-------- Provided records --------
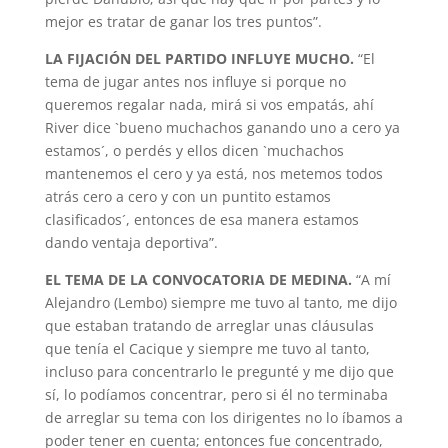
mejor es tratar de ganar los tres puntos”.
LA FIJACIÓN DEL PARTIDO INFLUYE MUCHO.
“El
tema de jugar antes nos influye si porque no
queremos regalar nada, mirá si vos empatás, ahí
River dice `bueno muchachos ganando uno a cero ya
estamos´, o perdés y ellos dicen `muchachos
mantenemos el cero y ya está, nos metemos todos
atrás cero a cero y con un puntito estamos
clasificados´, entonces de esa manera estamos
dando ventaja deportiva”.
EL TEMA DE LA CONVOCATORIA DE MEDINA.
“A mí
Alejandro (Lembo) siempre me tuvo al tanto, me dijo
que estaban tratando de arreglar unas cláusulas
que tenía el Cacique y siempre me tuvo al tanto,
incluso para concentrarlo le pregunté y me dijo que
sí, lo podíamos concentrar, pero si él no terminaba
de arreglar su tema con los dirigentes no lo íbamos a
poder tener en cuenta; entonces fue concentrado,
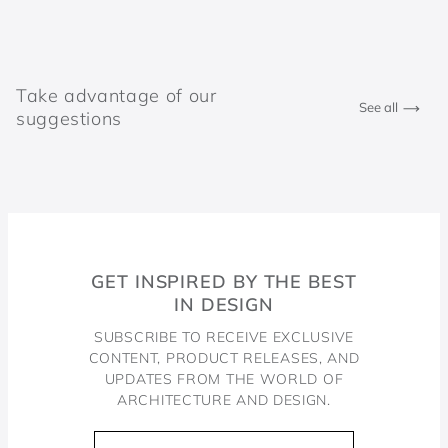
Take advantage of our
See all
suggestions
GET INSPIRED BY THE BEST
IN DESIGN
SUBSCRIBE TO RECEIVE EXCLUSIVE
CONTENT, PRODUCT RELEASES, AND
UPDATES FROM THE WORLD OF
ARCHITECTURE AND DESIGN.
--------
= Work task =
Excluding the pictures, transcribe each entry above word for word.

= Answer for the task =
mejor es tratar de ganar los tres puntos”.
LA FIJACIÓN DEL PARTIDO INFLUYE MUCHO.
“El
tema de jugar antes nos influye si porque no
queremos regalar nada, mirá si vos empatás, ahí
River dice `bueno muchachos ganando uno a cero ya
estamos´, o perdés y ellos dicen `muchachos
mantenemos el cero y ya está, nos metemos todos
atrás cero a cero y con un puntito estamos
clasificados´, entonces de esa manera estamos
dando ventaja deportiva”.
EL TEMA DE LA CONVOCATORIA DE MEDINA.
“A mí
Alejandro (Lembo) siempre me tuvo al tanto, me dijo
que estaban tratando de arreglar unas cláusulas
que tenía el Cacique y siempre me tuvo al tanto,
incluso para concentrarlo le pregunté y me dijo que
sí, lo podíamos concentrar, pero si él no terminaba
de arreglar su tema con los dirigentes no lo íbamos a
poder tener en cuenta; entonces fue concentrado,
Take advantage of our
See all
suggestions
GET INSPIRED BY THE BEST
IN DESIGN
SUBSCRIBE TO RECEIVE EXCLUSIVE
CONTENT, PRODUCT RELEASES, AND
UPDATES FROM THE WORLD OF
ARCHITECTURE AND DESIGN.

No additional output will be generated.